Bill and Ted have an excellent adventure

And then I went back to work on my own piece. I decided that I would brainstorm around something I enjoy (exploring space) and how I could turn it into comedy. I wasn’t thinking of a particular theme, rather, I wondered what would make a story funny? What if the main character wasn’t human? What if it were a dog? What would the dog wear? What would the dog’s name be? And then, What if the dog accidentally rocketed itself into space?

Space exploration is something I’m really interested in, so it’s no surprise that popped up in my brainstorming. I’ve had many moments during which I wondered, “How the heck did I wind up here?” in relation to situations in life—and spent many hours retracing memories to figure out the answer. Space, in its vastness and mystery, appeals to me because nothing, not even the rules about how we understand its very existence, are hard and fast. So writing about a dog who winds up in a sticky situation was a way to flex creative muscles and allow anything to happen to a character—but essentially, the dog is me. I decided the dog would wear a fake tattoo while practicing space flight at a driving school, as in, I’m going to practice finding myself in a place that is unknown. THERE! All the prompts were satisfied and a story on hand.

The writing started to flow, but not easily, and I started thinking that if I didn’t do something fantastic, I didn’t want to write at all. I finished (barely), and submitted a story that didn’t feel like an accomplishment, or relief, or (least of all) good; I just got it done. Then, I realized exactly what was happening. I was thinking about how hard it was, which led insight about the quality of my thoughts, how they were attached to an outcome (since I didn’t feel comfortable with the words, my story wouldn’t be good).  The thoughts weren’t part of the actual creative work, and that informed me about my inner dialogue aka the inner critic aka the voice inside that holds me back rather than propels me forward.
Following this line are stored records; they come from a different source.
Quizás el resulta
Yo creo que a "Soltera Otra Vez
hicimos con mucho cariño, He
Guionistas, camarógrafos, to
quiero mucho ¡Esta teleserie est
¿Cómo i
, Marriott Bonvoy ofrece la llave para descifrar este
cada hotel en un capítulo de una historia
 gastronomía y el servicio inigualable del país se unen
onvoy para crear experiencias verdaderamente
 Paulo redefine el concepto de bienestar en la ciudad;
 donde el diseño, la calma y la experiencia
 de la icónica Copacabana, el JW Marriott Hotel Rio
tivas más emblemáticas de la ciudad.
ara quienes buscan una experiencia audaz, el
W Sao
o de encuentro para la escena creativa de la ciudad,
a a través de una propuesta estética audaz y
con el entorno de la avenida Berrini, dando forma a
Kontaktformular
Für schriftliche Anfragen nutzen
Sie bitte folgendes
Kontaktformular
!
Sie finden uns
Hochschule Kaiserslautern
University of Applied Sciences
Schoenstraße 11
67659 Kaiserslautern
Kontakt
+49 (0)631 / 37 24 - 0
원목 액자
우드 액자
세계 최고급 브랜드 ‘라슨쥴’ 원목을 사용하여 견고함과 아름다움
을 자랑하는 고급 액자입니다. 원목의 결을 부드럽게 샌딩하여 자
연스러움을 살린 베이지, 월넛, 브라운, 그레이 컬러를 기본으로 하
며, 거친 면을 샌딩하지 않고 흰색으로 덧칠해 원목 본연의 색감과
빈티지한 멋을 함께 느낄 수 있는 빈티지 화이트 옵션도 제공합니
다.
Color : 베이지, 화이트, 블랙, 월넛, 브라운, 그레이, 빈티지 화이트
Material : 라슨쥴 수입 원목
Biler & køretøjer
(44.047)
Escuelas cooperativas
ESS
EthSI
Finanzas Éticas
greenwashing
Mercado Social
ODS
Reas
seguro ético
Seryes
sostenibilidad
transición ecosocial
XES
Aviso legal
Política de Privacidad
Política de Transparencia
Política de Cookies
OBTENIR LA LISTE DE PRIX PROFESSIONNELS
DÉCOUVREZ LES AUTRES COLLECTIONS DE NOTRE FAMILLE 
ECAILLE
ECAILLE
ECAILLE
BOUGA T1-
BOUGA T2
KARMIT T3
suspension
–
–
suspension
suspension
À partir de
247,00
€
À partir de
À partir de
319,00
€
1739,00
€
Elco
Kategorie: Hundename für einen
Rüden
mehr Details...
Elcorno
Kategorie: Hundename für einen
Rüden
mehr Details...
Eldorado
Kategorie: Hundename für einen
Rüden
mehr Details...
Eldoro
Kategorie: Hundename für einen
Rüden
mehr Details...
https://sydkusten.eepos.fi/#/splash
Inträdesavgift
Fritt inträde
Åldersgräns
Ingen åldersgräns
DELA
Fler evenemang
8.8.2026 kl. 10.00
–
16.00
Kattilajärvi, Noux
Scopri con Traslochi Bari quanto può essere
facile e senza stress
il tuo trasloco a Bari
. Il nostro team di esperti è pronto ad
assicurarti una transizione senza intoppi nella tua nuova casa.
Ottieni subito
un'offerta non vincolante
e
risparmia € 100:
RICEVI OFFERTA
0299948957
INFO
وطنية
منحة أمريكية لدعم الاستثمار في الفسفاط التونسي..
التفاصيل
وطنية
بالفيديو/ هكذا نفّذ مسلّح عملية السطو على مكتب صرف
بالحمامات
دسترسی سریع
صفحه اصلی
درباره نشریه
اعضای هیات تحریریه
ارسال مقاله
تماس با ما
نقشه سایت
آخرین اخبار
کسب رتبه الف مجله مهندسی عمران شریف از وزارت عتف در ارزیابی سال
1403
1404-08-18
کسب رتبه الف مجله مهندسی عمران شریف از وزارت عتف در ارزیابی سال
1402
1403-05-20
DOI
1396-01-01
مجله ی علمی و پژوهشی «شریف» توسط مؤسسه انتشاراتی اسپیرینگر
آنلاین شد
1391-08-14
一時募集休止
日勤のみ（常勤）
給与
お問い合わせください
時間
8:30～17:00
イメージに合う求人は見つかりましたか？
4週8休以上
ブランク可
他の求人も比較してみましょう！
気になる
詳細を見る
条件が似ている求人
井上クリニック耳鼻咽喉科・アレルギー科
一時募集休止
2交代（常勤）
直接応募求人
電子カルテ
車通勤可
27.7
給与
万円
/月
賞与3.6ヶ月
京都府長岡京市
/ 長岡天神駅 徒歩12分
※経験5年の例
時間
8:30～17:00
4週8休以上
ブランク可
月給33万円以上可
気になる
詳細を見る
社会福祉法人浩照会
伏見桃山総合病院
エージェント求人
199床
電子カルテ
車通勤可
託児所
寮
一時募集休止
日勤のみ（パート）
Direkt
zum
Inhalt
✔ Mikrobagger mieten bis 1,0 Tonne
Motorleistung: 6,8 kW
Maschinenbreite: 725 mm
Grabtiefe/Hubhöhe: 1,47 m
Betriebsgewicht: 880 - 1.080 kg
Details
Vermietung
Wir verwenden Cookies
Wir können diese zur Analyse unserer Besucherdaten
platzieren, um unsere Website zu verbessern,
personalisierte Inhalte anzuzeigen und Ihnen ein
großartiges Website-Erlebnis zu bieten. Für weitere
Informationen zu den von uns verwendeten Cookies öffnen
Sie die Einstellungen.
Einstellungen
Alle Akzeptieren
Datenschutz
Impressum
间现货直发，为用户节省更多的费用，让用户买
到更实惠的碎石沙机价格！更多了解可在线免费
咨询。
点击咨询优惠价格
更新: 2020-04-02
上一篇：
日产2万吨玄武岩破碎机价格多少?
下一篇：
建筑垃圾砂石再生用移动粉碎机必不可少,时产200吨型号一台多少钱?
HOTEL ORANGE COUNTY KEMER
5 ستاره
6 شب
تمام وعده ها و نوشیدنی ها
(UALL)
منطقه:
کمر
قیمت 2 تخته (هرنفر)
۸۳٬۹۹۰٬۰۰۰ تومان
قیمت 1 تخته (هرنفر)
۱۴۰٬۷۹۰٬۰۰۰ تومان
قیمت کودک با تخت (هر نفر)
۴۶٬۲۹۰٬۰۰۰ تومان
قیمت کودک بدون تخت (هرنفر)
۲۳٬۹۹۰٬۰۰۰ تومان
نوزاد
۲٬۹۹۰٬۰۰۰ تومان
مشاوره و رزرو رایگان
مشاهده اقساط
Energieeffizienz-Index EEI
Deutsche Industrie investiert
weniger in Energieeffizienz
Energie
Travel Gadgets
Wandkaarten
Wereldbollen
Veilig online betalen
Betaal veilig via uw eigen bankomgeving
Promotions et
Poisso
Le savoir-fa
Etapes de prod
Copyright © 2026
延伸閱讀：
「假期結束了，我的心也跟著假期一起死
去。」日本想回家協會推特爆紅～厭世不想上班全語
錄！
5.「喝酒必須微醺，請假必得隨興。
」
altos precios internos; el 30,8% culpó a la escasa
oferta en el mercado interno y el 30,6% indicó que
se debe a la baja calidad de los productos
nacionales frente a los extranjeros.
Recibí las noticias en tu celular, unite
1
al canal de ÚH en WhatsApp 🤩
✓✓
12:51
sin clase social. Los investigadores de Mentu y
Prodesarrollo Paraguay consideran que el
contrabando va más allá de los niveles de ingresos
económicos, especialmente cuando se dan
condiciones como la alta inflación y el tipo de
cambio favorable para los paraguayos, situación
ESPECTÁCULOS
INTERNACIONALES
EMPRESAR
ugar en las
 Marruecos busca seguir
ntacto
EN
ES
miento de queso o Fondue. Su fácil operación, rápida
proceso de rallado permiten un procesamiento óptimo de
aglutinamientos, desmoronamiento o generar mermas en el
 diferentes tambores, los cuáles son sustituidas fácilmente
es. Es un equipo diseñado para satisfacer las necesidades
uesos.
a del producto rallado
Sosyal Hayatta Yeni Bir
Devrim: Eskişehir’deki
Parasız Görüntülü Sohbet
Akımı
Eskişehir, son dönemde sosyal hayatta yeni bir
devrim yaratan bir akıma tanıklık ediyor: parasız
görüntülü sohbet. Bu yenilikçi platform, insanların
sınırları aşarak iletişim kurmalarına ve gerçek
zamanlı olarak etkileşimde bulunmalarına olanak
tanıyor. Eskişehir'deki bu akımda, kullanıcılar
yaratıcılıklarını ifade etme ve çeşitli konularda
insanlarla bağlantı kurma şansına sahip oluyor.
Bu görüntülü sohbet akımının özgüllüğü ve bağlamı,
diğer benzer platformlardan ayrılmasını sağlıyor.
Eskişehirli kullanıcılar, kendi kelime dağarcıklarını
That is where I find the overlap of the creative process with the process of personal growth–writing out the story allowed me to imagine, play in a new situation, be a character and not have any investment that might boomerang or bottom out. Writing the story was test driving a new experience, a new reality. I could express what that was like through the comfort and safety of a dog in a space ship. The analog here is for the journey through the inner landscape that manifests in our physical reality.

I’ve facilitated conversations with people who have want to make change in their lives, but who have also said, “But I can’t imagine my life any other way.” I’ve also facilitated conversations with people about writing, and they often say “I am not creative, I can’t write.” That’s like saying, “I can’t hear anything but my inner critic.” The impetus to create is often sparked by an external factor (wanting something to change in our lives or receiving a writing prompt), and the impetus to express is often an internal one (that experience that comes along with change or work). I often ask and encourage people to “Write your own story,” and the process is the same, whether creating fiction or real-life change. What you find in the story—the self expression—is rooted in the exploration to the reaction, “How did I get here? How do I get there? And where do I go?” That is your story. Write your own or explore the one you have—it  involves the same creative process.

After reflecting, I realized that receiving “humor” as a prompt was not what I wanted but what I needed: I need to laugh at myself. I was so serious over the whole creative thing! Likewise, I get sooo serious when trying new things, as in, if the new thing doesn’t work or feel good, I feel like it’s an investment wasted. But this isn’t the case IRL. So this creative writing experience created a little bit of space between the cramped inner voice that was so loud and close that I couldn’t hear anything else, and what was actually happening outside me. And, I wanted the dog to react in a way that embodies courage, not fear, because that’s how I aspire to be (even if it doesn’t happen).

May you be excellent to yourself in the creative writing process!